== Segment start ==
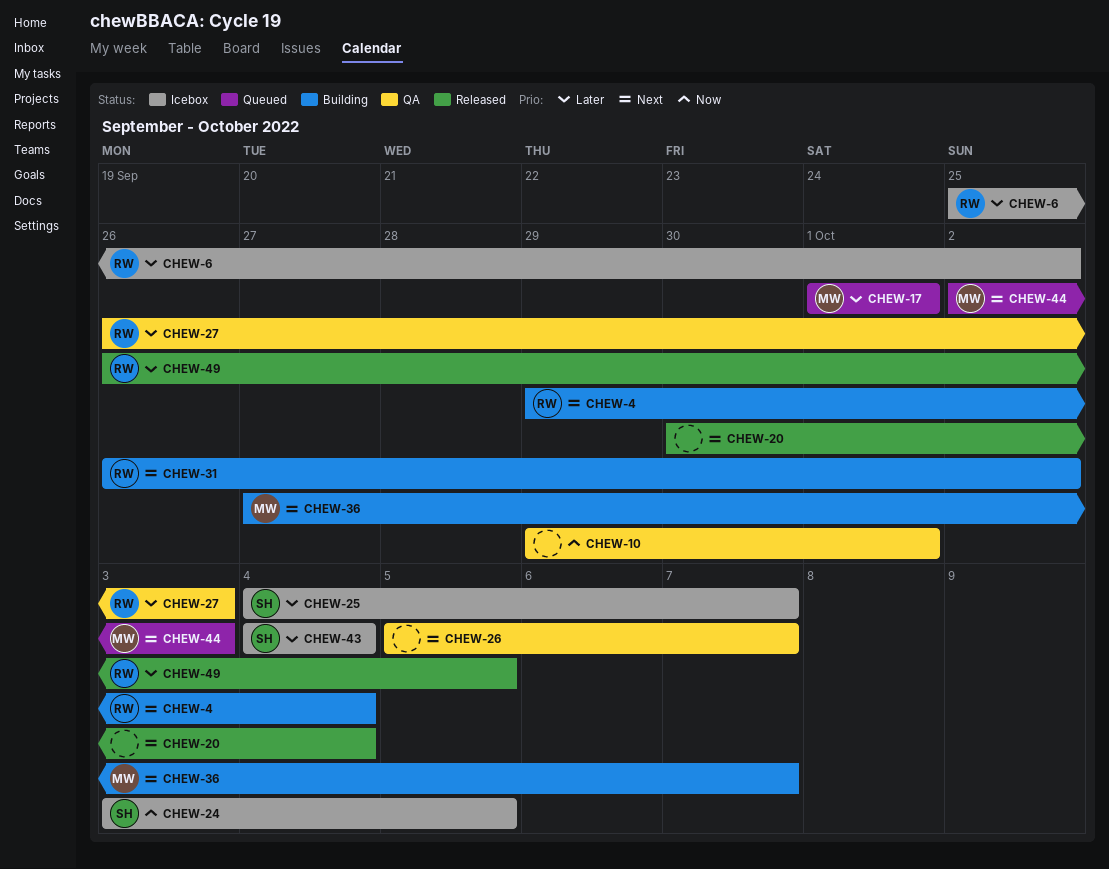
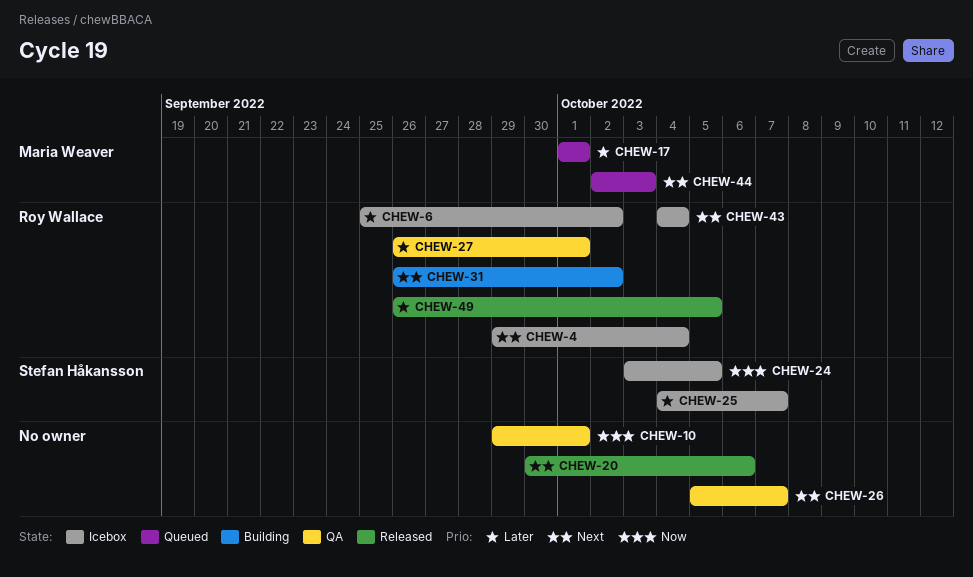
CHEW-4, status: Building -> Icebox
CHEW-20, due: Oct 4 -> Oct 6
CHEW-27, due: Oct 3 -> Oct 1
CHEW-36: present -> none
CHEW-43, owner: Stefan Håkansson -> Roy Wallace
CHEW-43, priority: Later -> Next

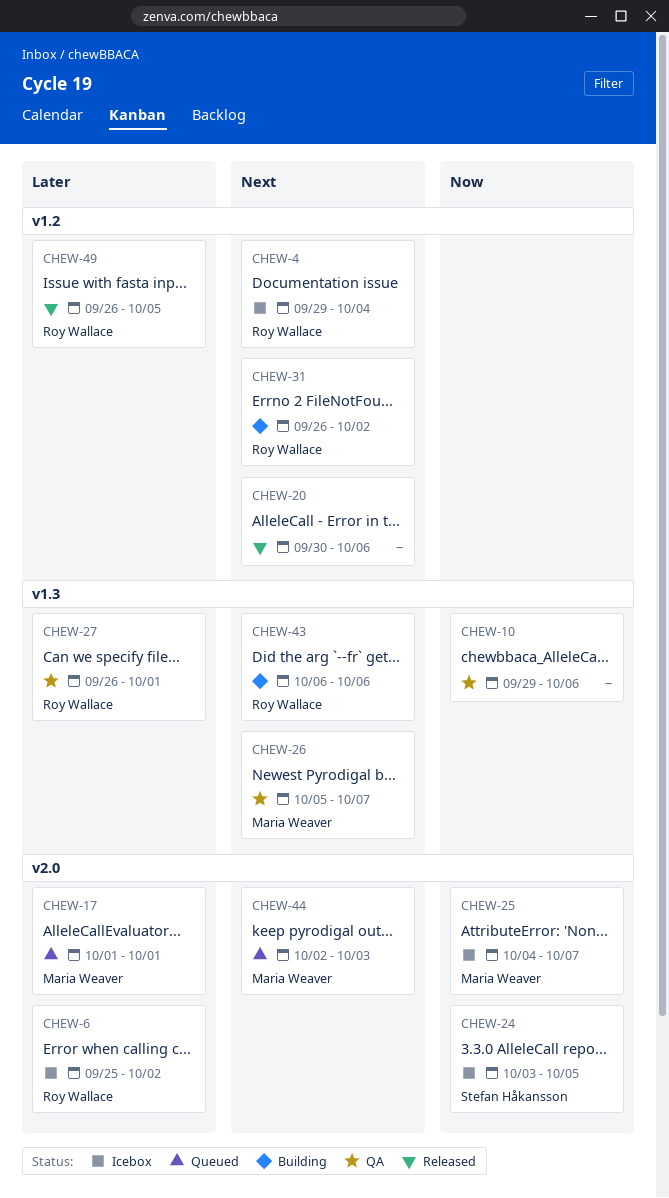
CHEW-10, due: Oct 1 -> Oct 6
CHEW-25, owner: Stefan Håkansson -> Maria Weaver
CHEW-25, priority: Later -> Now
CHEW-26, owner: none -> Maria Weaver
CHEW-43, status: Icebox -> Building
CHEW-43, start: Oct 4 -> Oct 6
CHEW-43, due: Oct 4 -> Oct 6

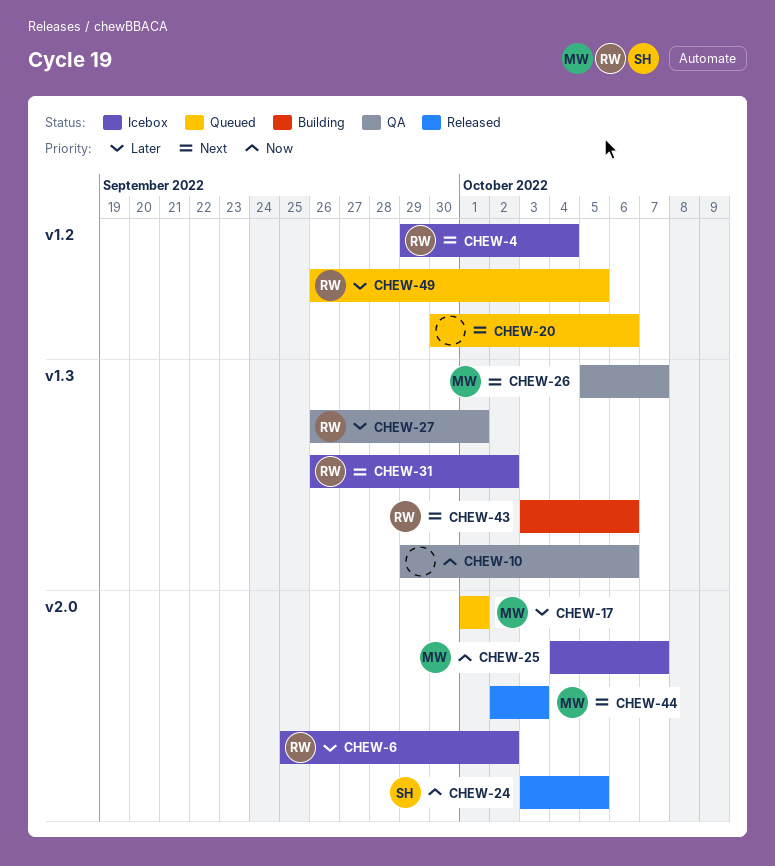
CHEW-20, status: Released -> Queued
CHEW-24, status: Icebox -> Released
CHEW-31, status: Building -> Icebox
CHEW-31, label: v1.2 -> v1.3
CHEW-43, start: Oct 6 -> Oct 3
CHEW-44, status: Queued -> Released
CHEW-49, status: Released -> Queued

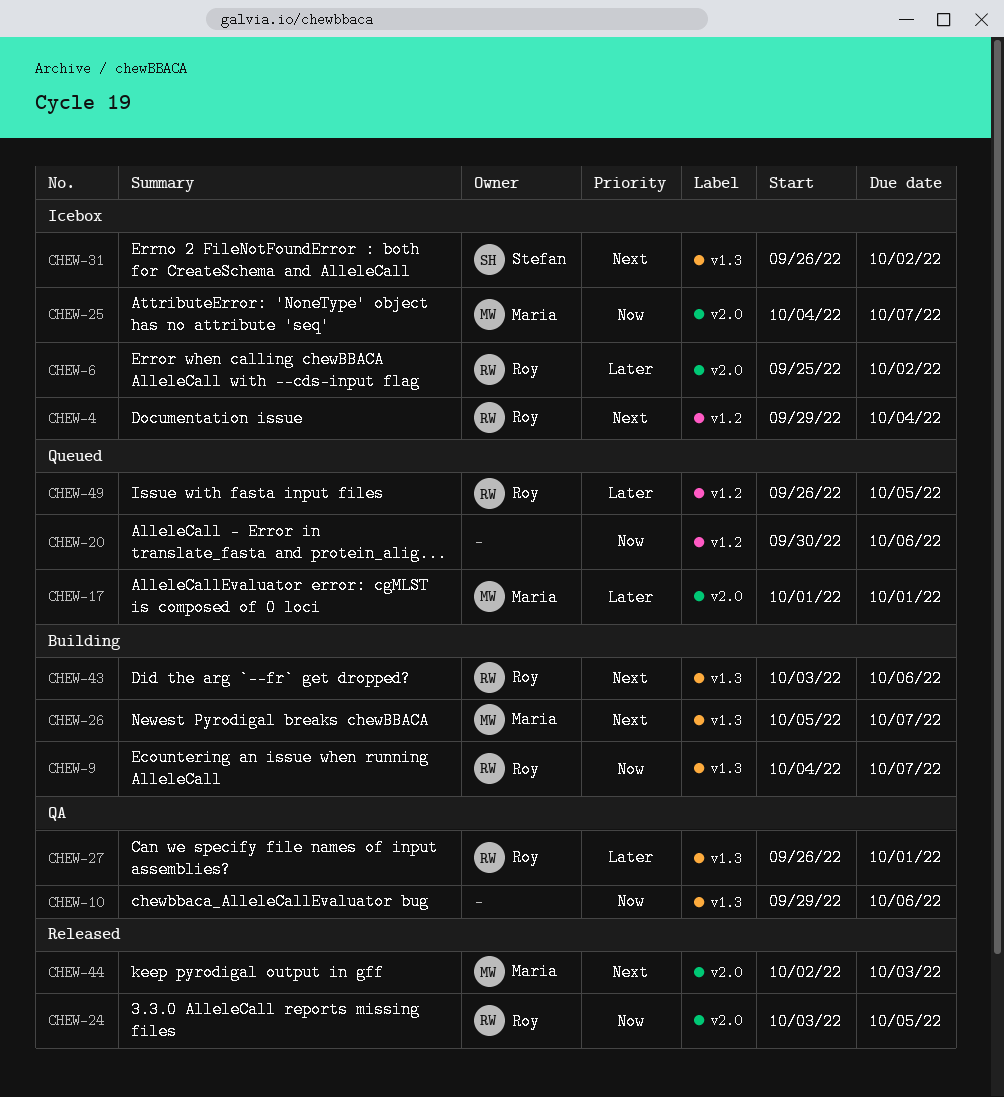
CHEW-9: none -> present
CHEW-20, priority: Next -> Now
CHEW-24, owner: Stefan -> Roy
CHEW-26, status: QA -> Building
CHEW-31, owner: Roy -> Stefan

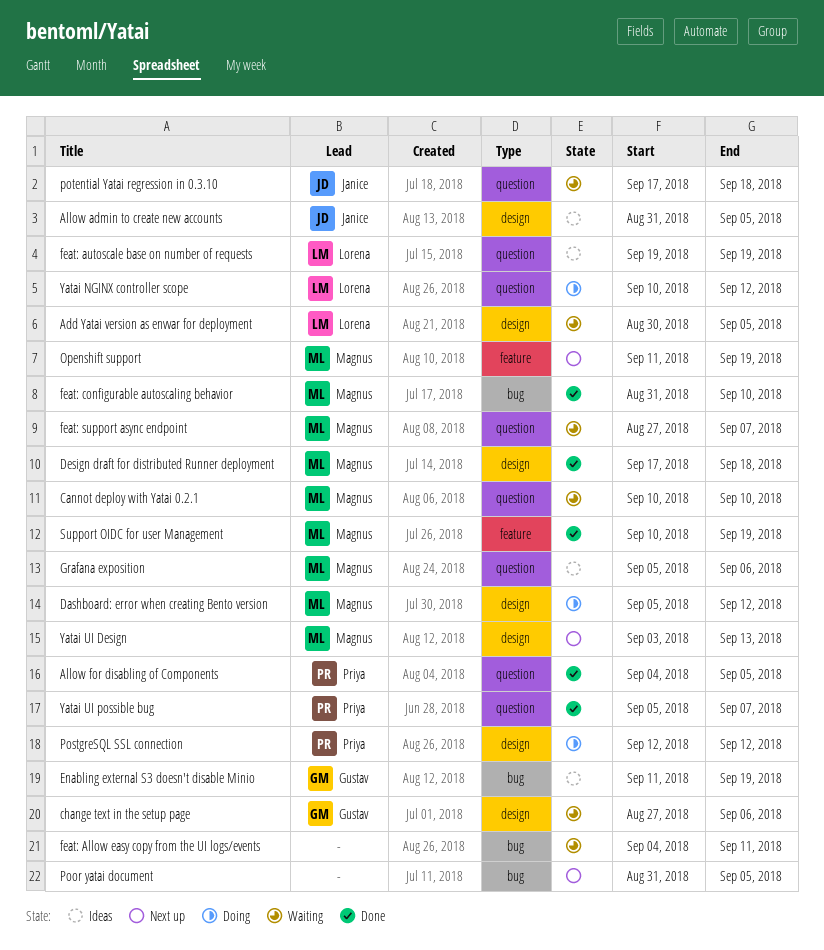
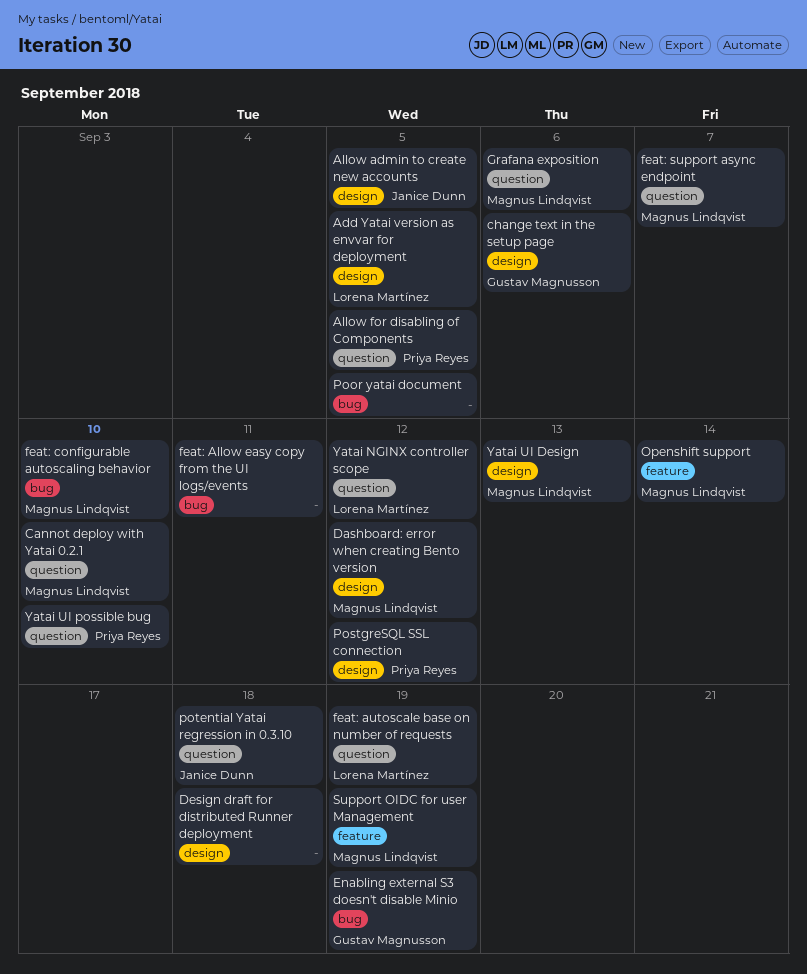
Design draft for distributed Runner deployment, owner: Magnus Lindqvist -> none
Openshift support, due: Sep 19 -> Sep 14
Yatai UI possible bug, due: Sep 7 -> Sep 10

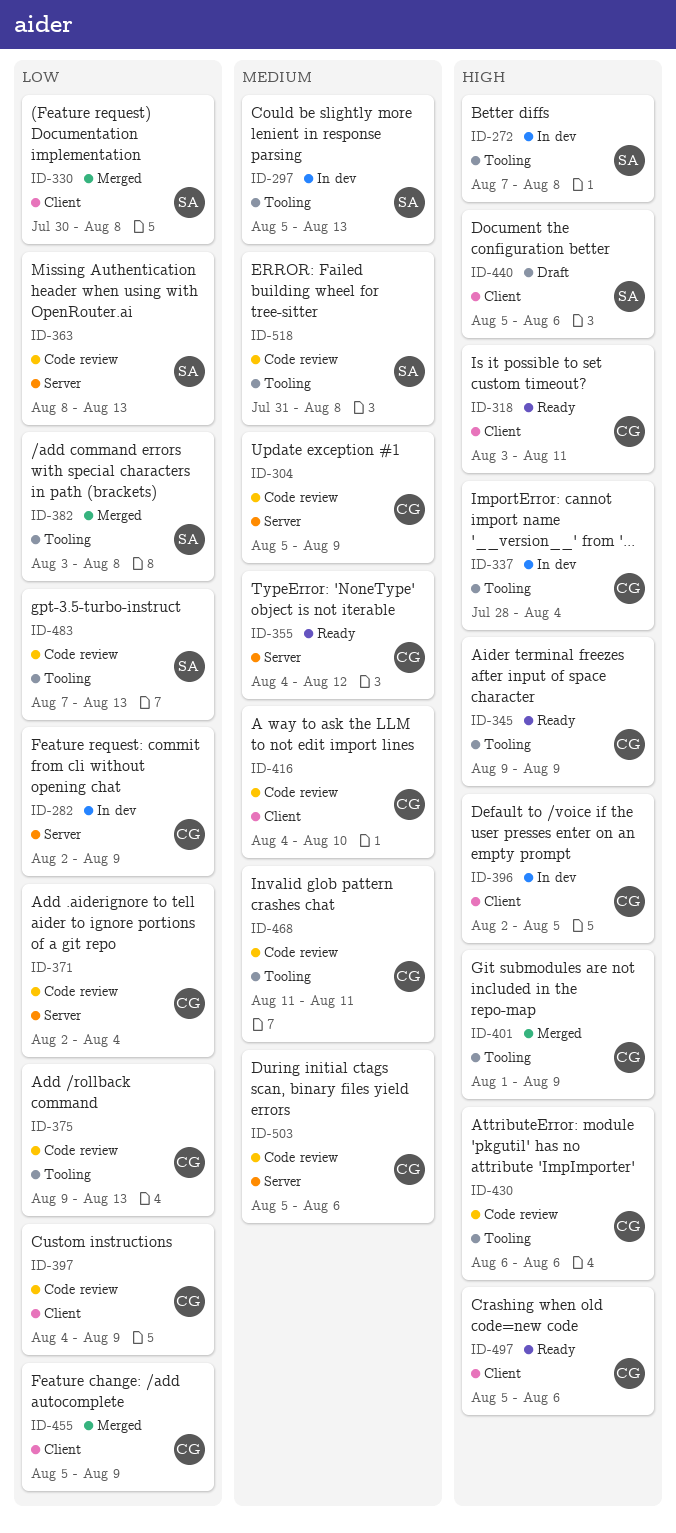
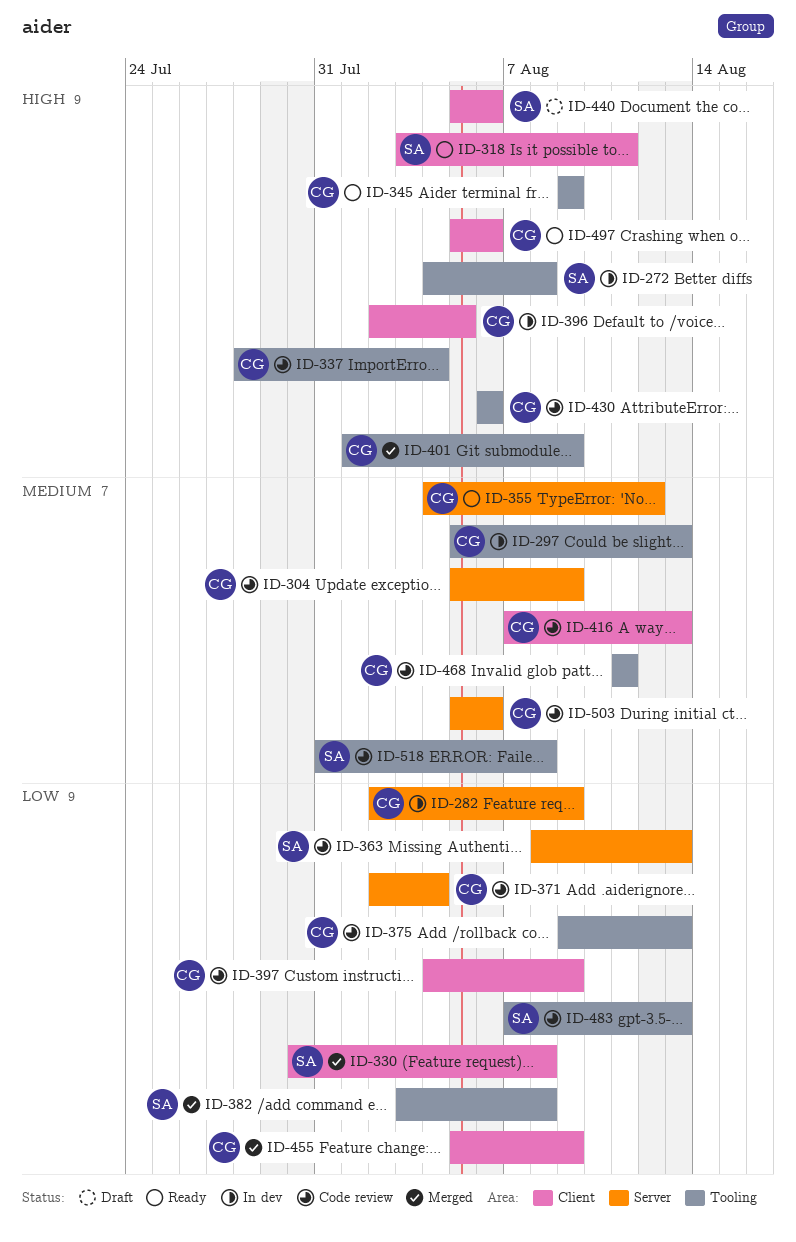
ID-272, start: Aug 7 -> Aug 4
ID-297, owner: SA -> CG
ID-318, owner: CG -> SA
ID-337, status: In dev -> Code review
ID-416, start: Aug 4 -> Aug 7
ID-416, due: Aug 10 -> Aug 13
== Segment end ==
Set down word for word the lines from the opening of the entries above through the line that contains "CHEW-44, status: Queued -> Released", and omit every picture.

CHEW-4, status: Building -> Icebox
CHEW-20, due: Oct 4 -> Oct 6
CHEW-27, due: Oct 3 -> Oct 1
CHEW-36: present -> none
CHEW-43, owner: Stefan Håkansson -> Roy Wallace
CHEW-43, priority: Later -> Next

CHEW-10, due: Oct 1 -> Oct 6
CHEW-25, owner: Stefan Håkansson -> Maria Weaver
CHEW-25, priority: Later -> Now
CHEW-26, owner: none -> Maria Weaver
CHEW-43, status: Icebox -> Building
CHEW-43, start: Oct 4 -> Oct 6
CHEW-43, due: Oct 4 -> Oct 6

CHEW-20, status: Released -> Queued
CHEW-24, status: Icebox -> Released
CHEW-31, status: Building -> Icebox
CHEW-31, label: v1.2 -> v1.3
CHEW-43, start: Oct 6 -> Oct 3
CHEW-44, status: Queued -> Released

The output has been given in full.